Ce constat souligne un décalage croissant entre les attentes des candidats et les réalités du métier. Alors, comment rendre ces professions plus attractives et fidéliser les talents essentiels au bon fonctionnement du secteur ?
Recrutement restauration : repenser l’attractivité : quelles solutions ?
Certaines pistes se dessinent :
🔹 Miser sur la formation et la technologie : l’automatisation et l’IA offrent des opportunités pour optimiser la gestion et alléger la charge de travail des équipes ;
🔹 Proposer de vraies perspectives d’évolution : les talents recherchent des opportunités de montée en compétences et des parcours motivants ;
🔹 Améliorer les conditions de travail : flexibilité, meilleure rémunération et avantages concrets deviennent des critères déterminants.

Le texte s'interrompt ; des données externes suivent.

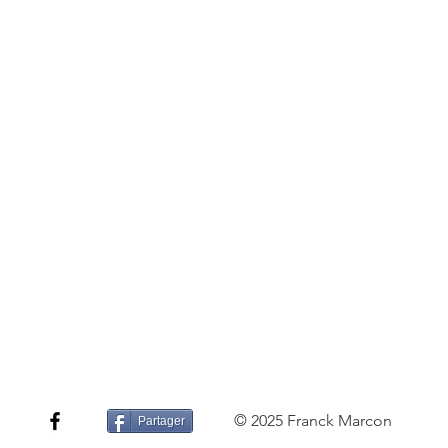
© 2025 Franck Marcon
Partager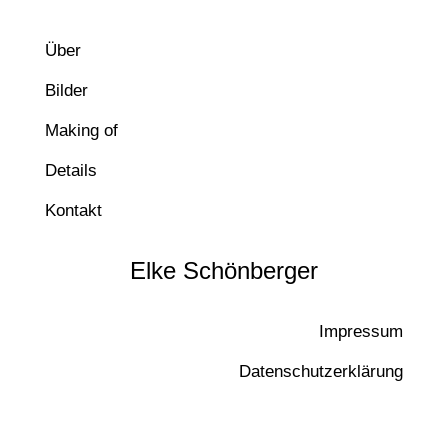
Über
Bilder
Making of
Details
Kontakt
Elke Schönberger
Impressum
Datenschutzerklärung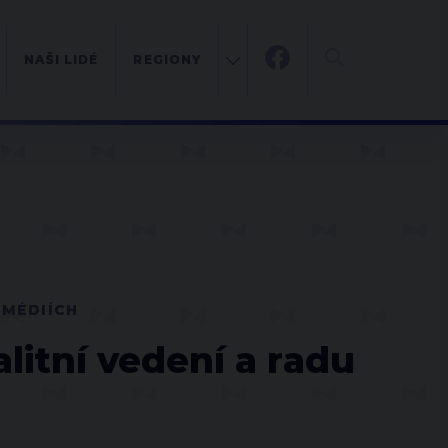
NAŠI LIDÉ
REGIONY
 MÉDIÍCH
litní vedení a radu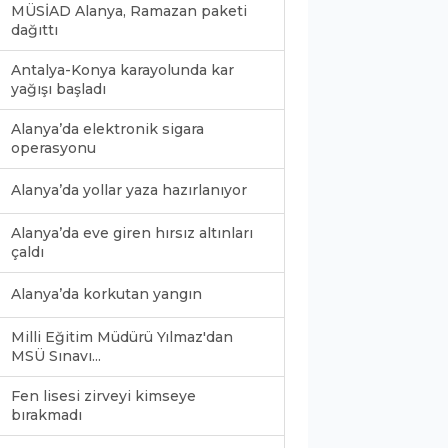
MÜSİAD Alanya, Ramazan paketi
dağıttı
Antalya-Konya karayolunda kar
yağışı başladı
Alanya’da elektronik sigara
operasyonu
Alanya’da yollar yaza hazırlanıyor
Alanya’da eve giren hırsız altınları
çaldı
Alanya’da korkutan yangın
Milli Eğitim Müdürü Yılmaz'dan
MSÜ Sınavı...
Fen lisesi zirveyi kimseye
bırakmadı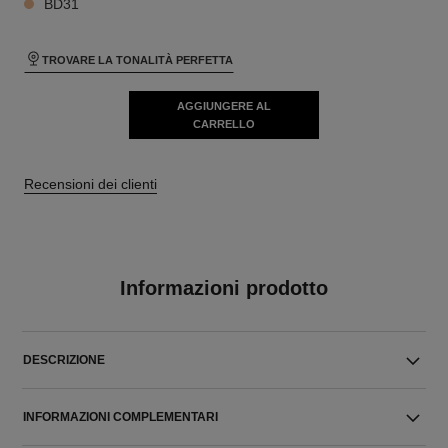
BD31
TROVARE LA TONALITÀ PERFETTA
AGGIUNGERE AL
CARRELLO
Recensioni dei clienti
Informazioni prodotto
DESCRIZIONE
INFORMAZIONI COMPLEMENTARI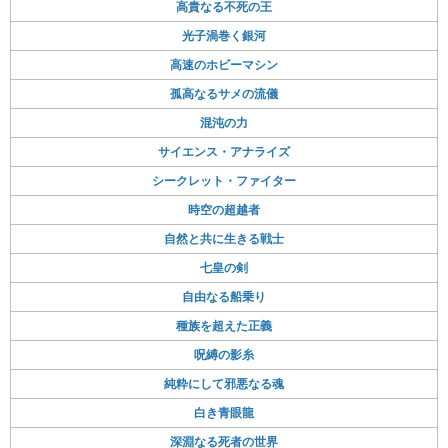
高貴なる不死の王
光子渦巻く銀河
高速のホビーマシン
孤高なるサメの流儀
混沌の力
サイエンス・アナライズ
シークレット・ファイター
時空の超越者
自然と共に生きる戦士
七皇の剣
自由なる船乗り
種族を超えた正義
呪縛の影糸
純粋にして邪悪なる魂
白き青眼龍
深淵なる死者の世界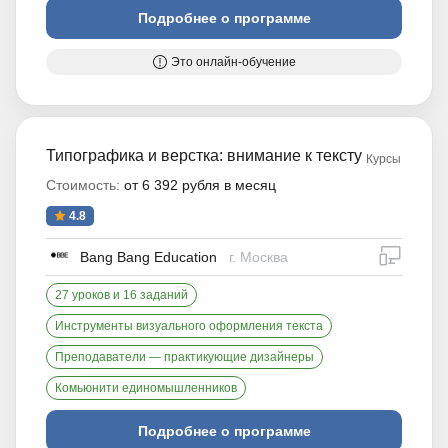
Подробнее о программе
Это онлайн-обучение
Типографика и верстка: внимание к тексту
Курсы
Стоимость:
от 6 392 рубля в месяц
4.8
дистан
Bang Bang Education
г. Москва
27 уроков и 16 заданий
Инструменты визуального оформления текста
Преподаватели — практикующие дизайнеры
Комьюнити единомышленников
Подробнее о программе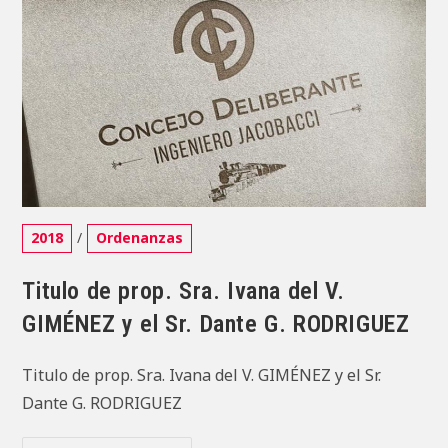
22-
1-
A-
305
(128_-15
(S)
Categoría
2018
/
Ordenanzas
de
la
Titulo de prop. Sra. Ivana del V.
entrada:
GIMÉNEZ y el Sr. Dante G. RODRIGUEZ
Titulo de prop. Sra. Ivana del V. GIMÉNEZ y el Sr.
Dante G. RODRIGUEZ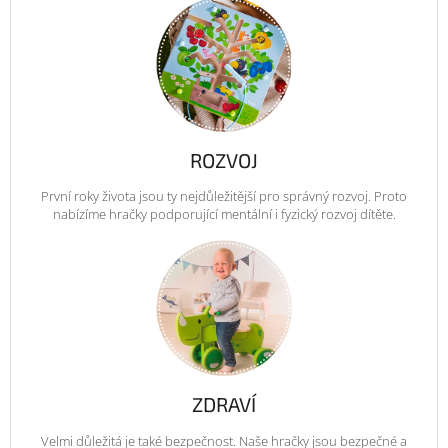
ROZVOJ
První roky života jsou ty nejdůležitější pro správný rozvoj. Proto
nabízíme hračky podporující mentální i fyzický rozvoj dítěte.
ZDRAVÍ
Velmi důležitá je také bezpečnost. Naše hračky jsou bezpečné a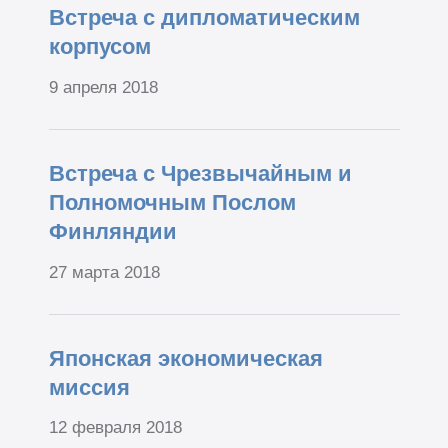
Встреча с дипломатическим
корпусом
9 апреля 2018
Встреча с Чрезвычайным и
Полномочным Послом
Финляндии
27 марта 2018
Японская экономическая
миссия
12 февраля 2018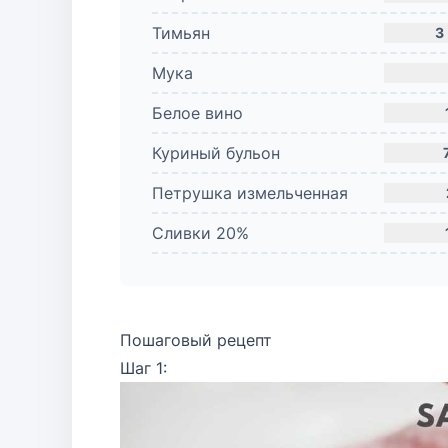
Тимьян
3
Мука
Белое вино
Куриный бульон
Петрушка измельченная
Сливки 20%
Пошаговый рецепт
Шаг 1: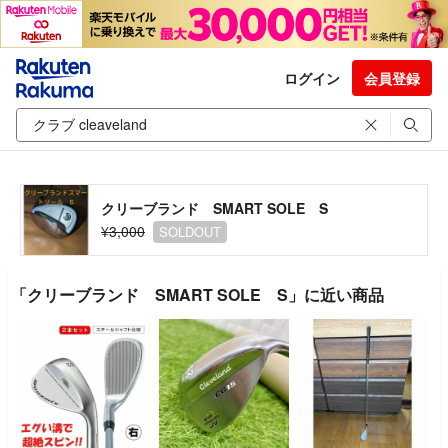
ログイン
会員登録
クリーブランド SMART SOLE S
¥3,000
SOLDOUT
「クリーブランド SMART SOLE S」に近い商品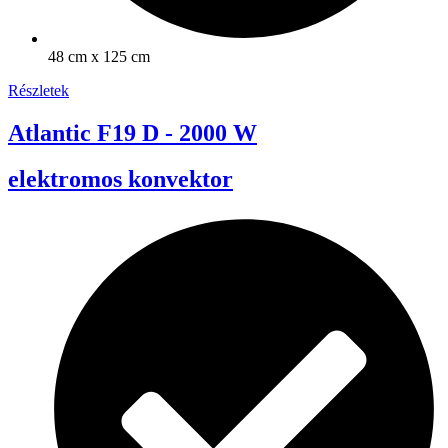
48 cm x 125 cm
Részletek
Atlantic F19 D - 2000 W
elektromos konvektor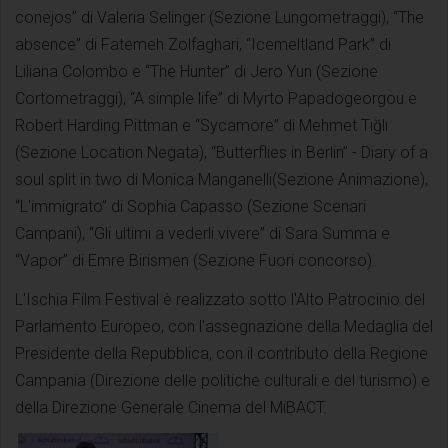
conejos” di Valeria Selinger (Sezione Lungometraggi), “The
absence” di Fatemeh Zolfaghari, “Icemeltland Park” di
Liliana Colombo e “The Hunter” di Jero Yun (Sezione
Cortometraggi), “A simple life” di Myrto Papadogeorgou e
Robert Harding Pittman e “Sycamore” di Mehmet Tığlı
(Sezione Location Negata), “Butterflies in Berlin” - Diary of a
soul split in two di Monica Manganelli(Sezione Animazione),
“L'immigrato” di Sophia Capasso (Sezione Scenari
Campani), “Gli ultimi a vederli vivere” di Sara Summa e
“Vapor” di Emre Birismen (Sezione Fuori concorso).
L'Ischia Film Festival è realizzato sotto l'Alto Patrocinio del
Parlamento Europeo, con l'assegnazione della Medaglia del
Presidente della Repubblica, con il contributo della Regione
Campania (Direzione delle politiche culturali e del turismo) e
della Direzione Generale Cinema del MiBACT.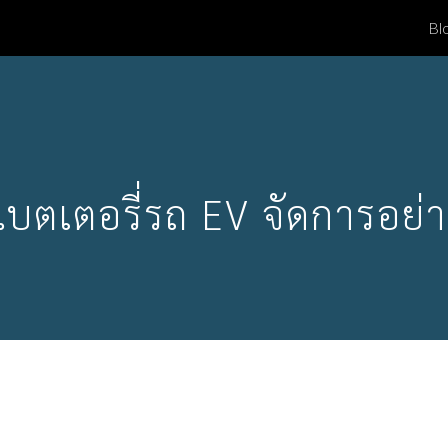
Bl
ip to main content
Skip to navigat
บตเตอรี่รถ EV จัดการอย่า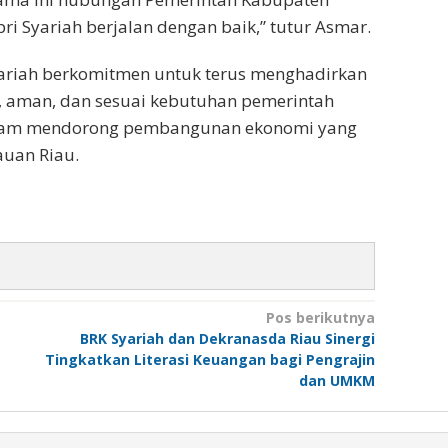
i Syariah berjalan dengan baik,” tutur Asmar.
yariah berkomitmen untuk terus menghadirkan
, aman, dan sesuai kebutuhan pemerintah
 dalam mendorong pembangunan ekonomi yang
auan Riau.
Pos berikutnya
BRK Syariah dan Dekranasda Riau Sinergi
Tingkatkan Literasi Keuangan bagi Pengrajin
dan UMKM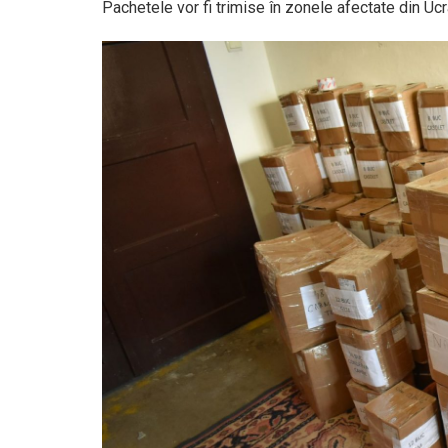
Pachetele vor fi trimise în zonele afectate din Ucrai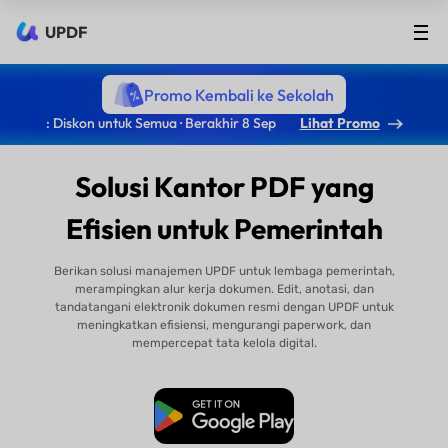
UPDF
Promo Kembali ke Sekolah
: Diskon untuk Semua · Berakhir 8 Sep
Lihat Promo
Solusi Kantor PDF yang
Efisien untuk Pemerintah
Berikan solusi manajemen UPDF untuk lembaga pemerintah,
merampingkan alur kerja dokumen. Edit, anotasi, dan
tandatangani elektronik dokumen resmi dengan UPDF untuk
meningkatkan efisiensi, mengurangi paperwork, dan
mempercepat tata kelola digital.
Unduh Gratis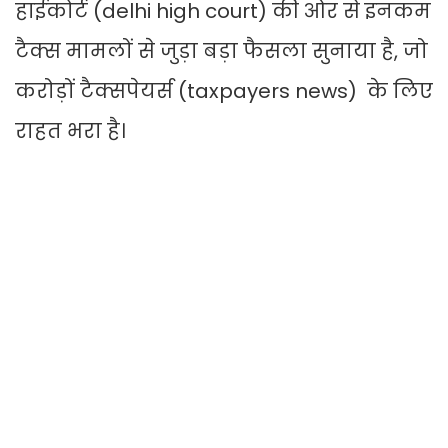
हाईकोर्ट (delhi high court) की ओर से इनकम
टैक्स मामलों से जुड़ा बड़ा फैसला सुनाया है, जो
करोड़ों टैक्सपेयर्स (taxpayers news) के लिए
राहत भरा है।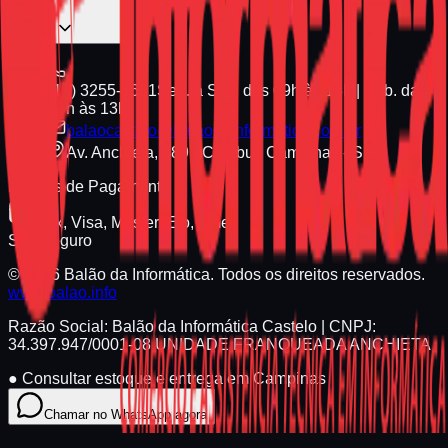
(19) 3255-1661
Seg. a Sex. das 09h às 18h | Sáb. das
09h às 13h
balaocastelo@balaodainformatica.com.br
Av. Anchieta, 789 - Cambuí, Campinas - SP
Formas de Pagamento
Pix, Visa, Master, Elo, Amex
Site Seguro
© 2026 Balão da Informática. Todos os direitos reservados.
www.balao.info
Razão Social:
Balão da Informática Castelo
| CNPJ:
34.397.947/0001-08
UNIDADE FRANQUEADA ANCHIETA
●
Consultar estoque e entrega em Campinas
Chamar no WhatsApp agora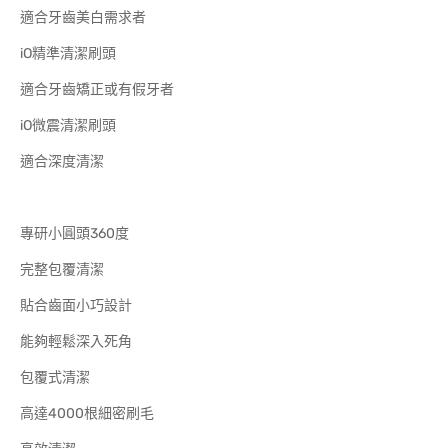
適合牙齒美白需求者
iO精準清潔刷頭
適合牙齒矯正或有假牙者
iO微震清潔刷頭
適合深度清潔
專研小圓頭360度
完整包覆清潔
貼合齒面小巧設計
能夠輕鬆深入死角
包覆式清潔
高達4000根細密刷毛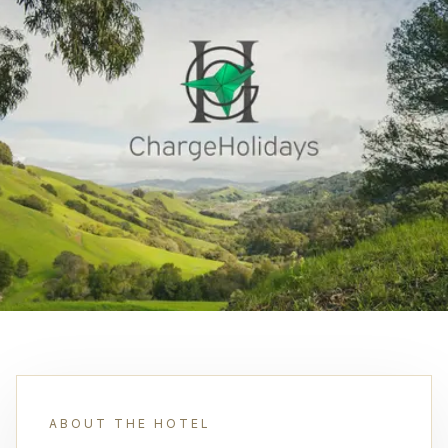
ABOUT THE HOTEL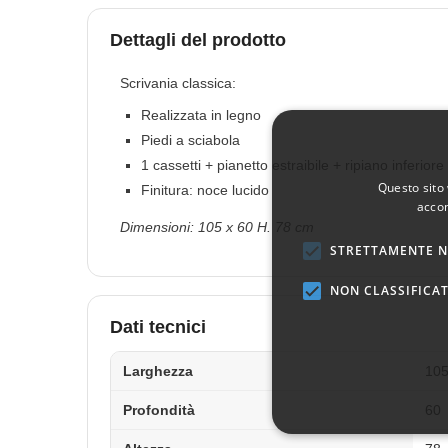
Dettagli del prodotto
Scrivania classica:
Realizzata in legno
Piedi a sciabola
1 cassetti + pianetto estraibile + ripiano inferiore
Questo sito 
Finitura: noce lucido
accon
Dimensioni: 105 x 60 H. 78 cm
STRETTAMENTE N
NON CLASSIFICAT
Dati tecnici
Larghezza
10
Profondità
60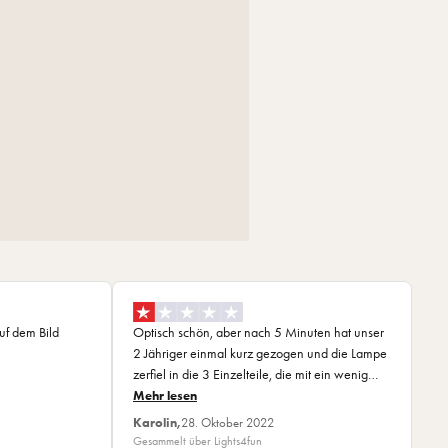
uf dem Bild
Optisch schön, aber nach 5 Minuten hat unser
2 Jähriger einmal kurz gezogen und die Lampe
zerfiel in die 3 Einzelteile, die mit ein wenig
Kleber (wirklich dünne kurze Klebestellen!!)
Mehr lesen
zusammengesetzt wurden. Auch wenn es Deko
Karolin,
28. Oktober 2022
ist, lässt die Verarbeitung hier einfach zu
Gesammelt über Lights4fun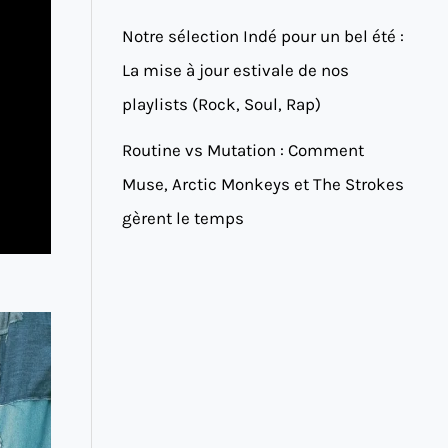
Notre sélection Indé pour un bel été :
La mise à jour estivale de nos
playlists (Rock, Soul, Rap)
Routine vs Mutation : Comment
Muse, Arctic Monkeys et The Strokes
gèrent le temps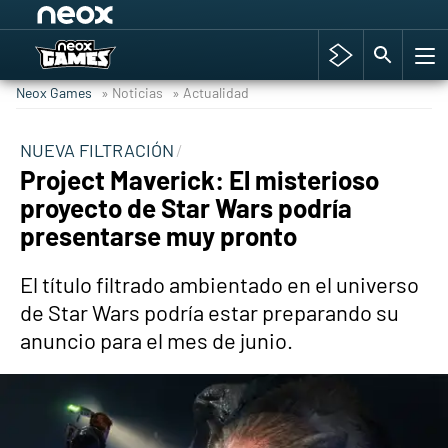
Among Us y Porno
Hyrule Warriors: La Era del Cataclismo
Neox Games
» Noticias
» Actualidad
TGA Tercera gala
Super Mario cafetería oficial
NUEVA FILTRACIÓN
Project Maverick: El misterioso
Cyberpunk 2077
proyecto de Star Wars podría
Hyrule Warriors
presentarse muy pronto
Asia peculiar tradición
El título filtrado ambientado en el universo
de Star Wars podría estar preparando su
anuncio para el mes de junio.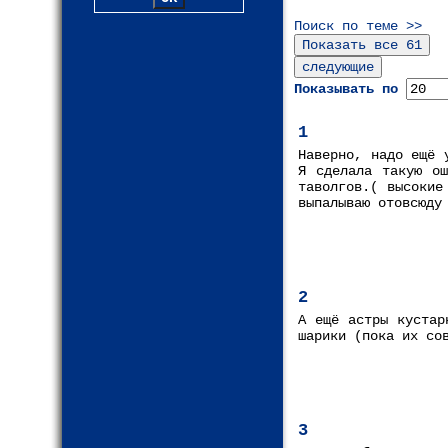
Поиск по теме >>
Показывать по
1
Наверно, надо ещё 
Я сделала такую ош
таволгов.( высокие
выпалываю отовсюду
2
А ещё астры кустар
шарики (пока их со
3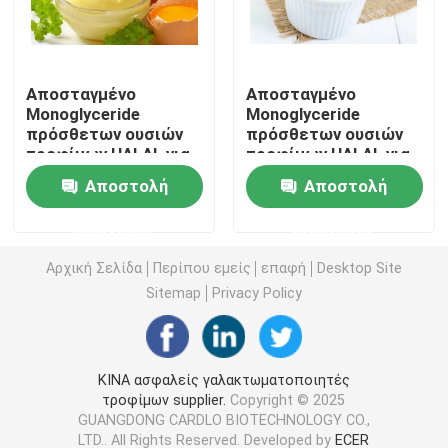
E471 γαλακτωματοποιητής τροφίμων
Αποσταγμένο
Αποσταγμένο
Monoglyceride
Monoglyceride
Γαλακτωματοποιητής ποιότητας τροφίμων
πρόσθετων ουσιών
πρόσθετων ουσιών
τροφίμων HALAL για
τροφίμων HALAL για
τη μαγιονέζα
την κόλλα
Φυσικοί γαλακτωματοποιητές τροφίμων
Αποστολή
Αποστολή
ερώτησης
ερώτησης
Αποσταγμένο Monoglyceride
Αρχική Σελίδα
Περίπου εμείς
επαφή
Desktop Site
Sitemap
Privacy Policy
Μονο και diglycerides
Monostearate γλυκερίνης
ΚΙΝΑ ασφαλείς γαλακτωματοποιητές
τροφίμων supplier.
Copyright © 2025
GUANGDONG CARDLO BIOTECHNOLOGY CO.,
Γαλακτωματοποιητής βελτιωτών κέικ
LTD.. All Rights Reserved. Developed by
ECER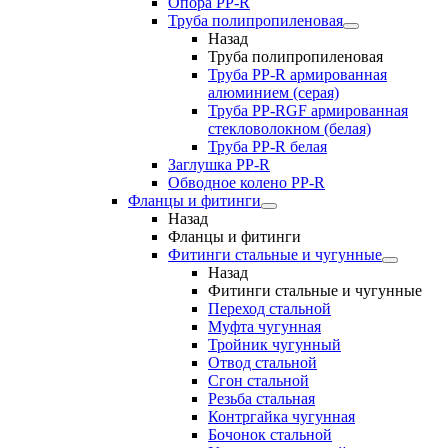
Опора PP-R
Труба полипропиленовая
Назад
Труба полипропиленовая
Труба PP-R армированная
алюминием (серая)
Труба PP-RGF армированная
стекловолокном (белая)
Труба РР-R белая
Заглушка PP-R
Обводное колено PP-R
Фланцы и фитинги
Назад
Фланцы и фитинги
Фитинги стальные и чугунные
Назад
Фитинги стальные и чугунные
Переход стальной
Муфта чугунная
Тройник чугунный
Отвод стальной
Сгон стальной
Резьба стальная
Контргайка чугунная
Бочонок стальной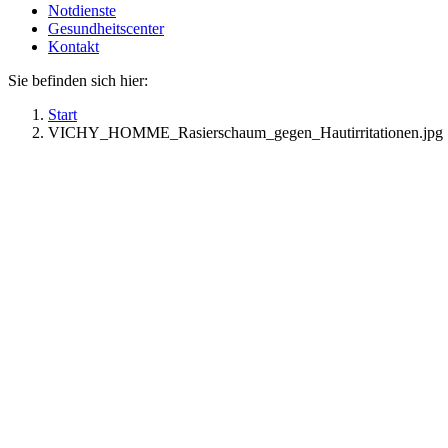
Notdienste
Gesundheitscenter
Kontakt
Sie befinden sich hier:
Start
VICHY_HOMME_Rasierschaum_gegen_Hautirritationen.jpg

Les réajustements salariaux dans l’hôtellerie-restauration vont dans ce sens. Comme l’explique Louis-Simon Faure dans Les Échos : « Les hausses se poursuivront. Un palier a été atteint, mais il ne constitue pas un plafond. Pour les cadres, le vivier n’est en effet pas suffisant pour répondre aux besoins. »
Attirer et fidéliser les cadres : des leviers concrets
Dans un contexte de forte demande pour les postes de direction (directions générales, directeurs d’hébergement, de restaurants, chefs de cuisine), il devient essentiel de repenser l’offre employeur.
Certains leviers peuvent faire la différence :
✅ Statut cadre, pour plus de stabilité et de reconnaissance ;
✅ Horaires continus et flexibilité des jours travaillés ;
✅ Avantages annexes : prise en charge complète de la mutuelle ou du titre de transport, logement de fonction, véhicule de service…
Le message est clair : pour faire face à cette crise du recrutement, il faut innover, s’adapter et offrir des perspectives attractives. Le secteur de la restauration, pilier de notre culture et de notre économie, a tous les atouts pour y parvenir.